**WHAT IS BEING ASKED:**
Put every line of the data below into a numbered list, skipping any blank lines.

#### WORKING DATA ####

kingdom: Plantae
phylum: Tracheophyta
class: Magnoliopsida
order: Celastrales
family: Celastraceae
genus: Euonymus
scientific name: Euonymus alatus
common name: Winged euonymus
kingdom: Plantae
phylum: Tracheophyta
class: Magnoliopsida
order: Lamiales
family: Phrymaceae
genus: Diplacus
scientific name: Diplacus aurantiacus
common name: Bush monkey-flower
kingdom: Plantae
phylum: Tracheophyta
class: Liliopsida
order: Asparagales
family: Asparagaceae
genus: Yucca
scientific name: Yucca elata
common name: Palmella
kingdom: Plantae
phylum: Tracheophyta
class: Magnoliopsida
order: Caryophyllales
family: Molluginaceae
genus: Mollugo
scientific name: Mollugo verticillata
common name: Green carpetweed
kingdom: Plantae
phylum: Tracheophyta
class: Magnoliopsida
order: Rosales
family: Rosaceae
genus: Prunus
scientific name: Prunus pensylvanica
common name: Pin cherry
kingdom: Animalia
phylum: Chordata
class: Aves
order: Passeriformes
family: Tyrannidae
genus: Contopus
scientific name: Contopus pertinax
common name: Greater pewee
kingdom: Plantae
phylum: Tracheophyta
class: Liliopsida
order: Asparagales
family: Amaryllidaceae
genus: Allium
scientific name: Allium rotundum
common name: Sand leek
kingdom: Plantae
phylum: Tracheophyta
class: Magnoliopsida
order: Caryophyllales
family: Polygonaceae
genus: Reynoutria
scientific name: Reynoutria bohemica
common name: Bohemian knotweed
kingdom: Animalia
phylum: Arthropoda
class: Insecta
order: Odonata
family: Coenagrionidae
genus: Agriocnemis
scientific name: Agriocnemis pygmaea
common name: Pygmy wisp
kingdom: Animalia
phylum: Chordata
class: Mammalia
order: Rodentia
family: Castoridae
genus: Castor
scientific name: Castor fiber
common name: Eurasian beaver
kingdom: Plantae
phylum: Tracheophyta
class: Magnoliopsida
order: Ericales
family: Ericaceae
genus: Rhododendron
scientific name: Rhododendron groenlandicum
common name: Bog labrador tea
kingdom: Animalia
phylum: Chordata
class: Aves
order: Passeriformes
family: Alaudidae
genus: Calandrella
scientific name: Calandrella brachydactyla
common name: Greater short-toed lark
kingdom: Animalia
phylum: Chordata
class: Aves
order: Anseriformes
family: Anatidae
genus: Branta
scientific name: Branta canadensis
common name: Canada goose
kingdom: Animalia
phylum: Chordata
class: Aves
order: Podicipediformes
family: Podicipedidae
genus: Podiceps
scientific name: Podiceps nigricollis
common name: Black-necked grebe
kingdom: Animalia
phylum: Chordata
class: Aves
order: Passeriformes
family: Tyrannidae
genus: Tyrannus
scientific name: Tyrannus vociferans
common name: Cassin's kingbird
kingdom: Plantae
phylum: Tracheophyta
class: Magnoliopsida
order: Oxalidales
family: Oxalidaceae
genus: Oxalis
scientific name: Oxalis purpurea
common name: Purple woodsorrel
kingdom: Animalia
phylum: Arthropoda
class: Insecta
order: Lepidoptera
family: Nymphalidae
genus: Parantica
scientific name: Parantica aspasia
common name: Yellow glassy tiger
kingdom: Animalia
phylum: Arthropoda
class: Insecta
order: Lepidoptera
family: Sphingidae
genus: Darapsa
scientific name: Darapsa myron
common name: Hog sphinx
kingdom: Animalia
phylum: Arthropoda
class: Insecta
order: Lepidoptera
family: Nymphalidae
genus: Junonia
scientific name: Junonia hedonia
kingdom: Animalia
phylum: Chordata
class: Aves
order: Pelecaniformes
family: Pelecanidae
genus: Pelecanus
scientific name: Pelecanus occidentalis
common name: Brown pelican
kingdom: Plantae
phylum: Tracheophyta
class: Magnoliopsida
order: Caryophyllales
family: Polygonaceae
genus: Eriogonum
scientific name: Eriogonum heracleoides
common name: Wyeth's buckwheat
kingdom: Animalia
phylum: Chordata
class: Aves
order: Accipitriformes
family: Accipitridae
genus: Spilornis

####

**EXPECTED OUTPUT:**
1. kingdom: Plantae
2. phylum: Tracheophyta
3. class: Magnoliopsida
4. order: Celastrales
5. family: Celastraceae
6. genus: Euonymus
7. scientific name: Euonymus alatus
8. common name: Winged euonymus
9. kingdom: Plantae
10. phylum: Tracheophyta
11. class: Magnoliopsida
12. order: Lamiales
13. family: Phrymaceae
14. genus: Diplacus
15. scientific name: Diplacus aurantiacus
16. common name: Bush monkey-flower
17. kingdom: Plantae
18. phylum: Tracheophyta
19. class: Liliopsida
20. order: Asparagales
21. family: Asparagaceae
22. genus: Yucca
23. scientific name: Yucca elata
24. common name: Palmella
25. kingdom: Plantae
26. phylum: Tracheophyta
27. class: Magnoliopsida
28. order: Caryophyllales
29. family: Molluginaceae
30. genus: Mollugo
31. scientific name: Mollugo verticillata
32. common name: Green carpetweed
33. kingdom: Plantae
34. phylum: Tracheophyta
35. class: Magnoliopsida
36. order: Rosales
37. family: Rosaceae
38. genus: Prunus
39. scientific name: Prunus pensylvanica
40. common name: Pin cherry
41. kingdom: Animalia
42. phylum: Chordata
43. class: Aves
44. order: Passeriformes
45. family: Tyrannidae
46. genus: Contopus
47. scientific name: Contopus pertinax
48. common name: Greater pewee
49. kingdom: Plantae
50. phylum: Tracheophyta
51. class: Liliopsida
52. order: Asparagales
53. family: Amaryllidaceae
54. genus: Allium
55. scientific name: Allium rotundum
56. common name: Sand leek
57. kingdom: Plantae
58. phylum: Tracheophyta
59. class: Magnoliopsida
60. order: Caryophyllales
61. family: Polygonaceae
62. genus: Reynoutria
63. scientific name: Reynoutria bohemica
64. common name: Bohemian knotweed
65. kingdom: Animalia
66. phylum: Arthropoda
67. class: Insecta
68. order: Odonata
69. family: Coenagrionidae
70. genus: Agriocnemis
71. scientific name: Agriocnemis pygmaea
72. common name: Pygmy wisp
73. kingdom: Animalia
74. phylum: Chordata
75. class: Mammalia
76. order: Rodentia
77. family: Castoridae
78. genus: Castor
79. scientific name: Castor fiber
80. common name: Eurasian beaver
81. kingdom: Plantae
82. phylum: Tracheophyta
83. class: Magnoliopsida
84. order: Ericales
85. family: Ericaceae
86. genus: Rhododendron
87. scientific name: Rhododendron groenlandicum
88. common name: Bog labrador tea
89. kingdom: Animalia
90. phylum: Chordata
91. class: Aves
92. order: Passeriformes
93. family: Alaudidae
94. genus: Calandrella
95. scientific name: Calandrella brachydactyla
96. common name: Greater short-toed lark
97. kingdom: Animalia
98. phylum: Chordata
99. class: Aves
100. order: Anseriformes
101. family: Anatidae
102. genus: Branta
103. scientific name: Branta canadensis
104. common name: Canada goose
105. kingdom: Animalia
106. phylum: Chordata
107. class: Aves
108. order: Podicipediformes
109. family: Podicipedidae
110. genus: Podiceps
111. scientific name: Podiceps nigricollis
112. common name: Black-necked grebe
113. kingdom: Animalia
114. phylum: Chordata
115. class: Aves
116. order: Passeriformes
117. family: Tyrannidae
118. genus: Tyrannus
119. scientific name: Tyrannus vociferans
120. common name: Cassin's kingbird
121. kingdom: Plantae
122. phylum: Tracheophyta
123. class: Magnoliopsida
124. order: Oxalidales
125. family: Oxalidaceae
126. genus: Oxalis
127. scientific name: Oxalis purpurea
128. common name: Purple woodsorrel
129. kingdom: Animalia
130. phylum: Arthropoda
131. class: Insecta
132. order: Lepidoptera
133. family: Nymphalidae
134. genus: Parantica
135. scientific name: Parantica aspasia
136. common name: Yellow glassy tiger
137. kingdom: Animalia
138. phylum: Arthropoda
139. class: Insecta
140. order: Lepidoptera
141. family: Sphingidae
142. genus: Darapsa
143. scientific name: Darapsa myron
144. common name: Hog sphinx
145. kingdom: Animalia
146. phylum: Arthropoda
147. class: Insecta
148. order: Lepidoptera
149. family: Nymphalidae
150. genus: Junonia
151. scientific name: Junonia hedonia
152. kingdom: Animalia
153. phylum: Chordata
154. class: Aves
155. order: Pelecaniformes
156. family: Pelecanidae
157. genus: Pelecanus
158. scientific name: Pelecanus occidentalis
159. common name: Brown pelican
160. kingdom: Plantae
161. phylum: Tracheophyta
162. class: Magnoliopsida
163. order: Caryophyllales
164. family: Polygonaceae
165. genus: Eriogonum
166. scientific name: Eriogonum heracleoides
167. common name: Wyeth's buckwheat
168. kingdom: Animalia
169. phylum: Chordata
170. class: Aves
171. order: Accipitriformes
172. family: Accipitridae
173. genus: Spilornis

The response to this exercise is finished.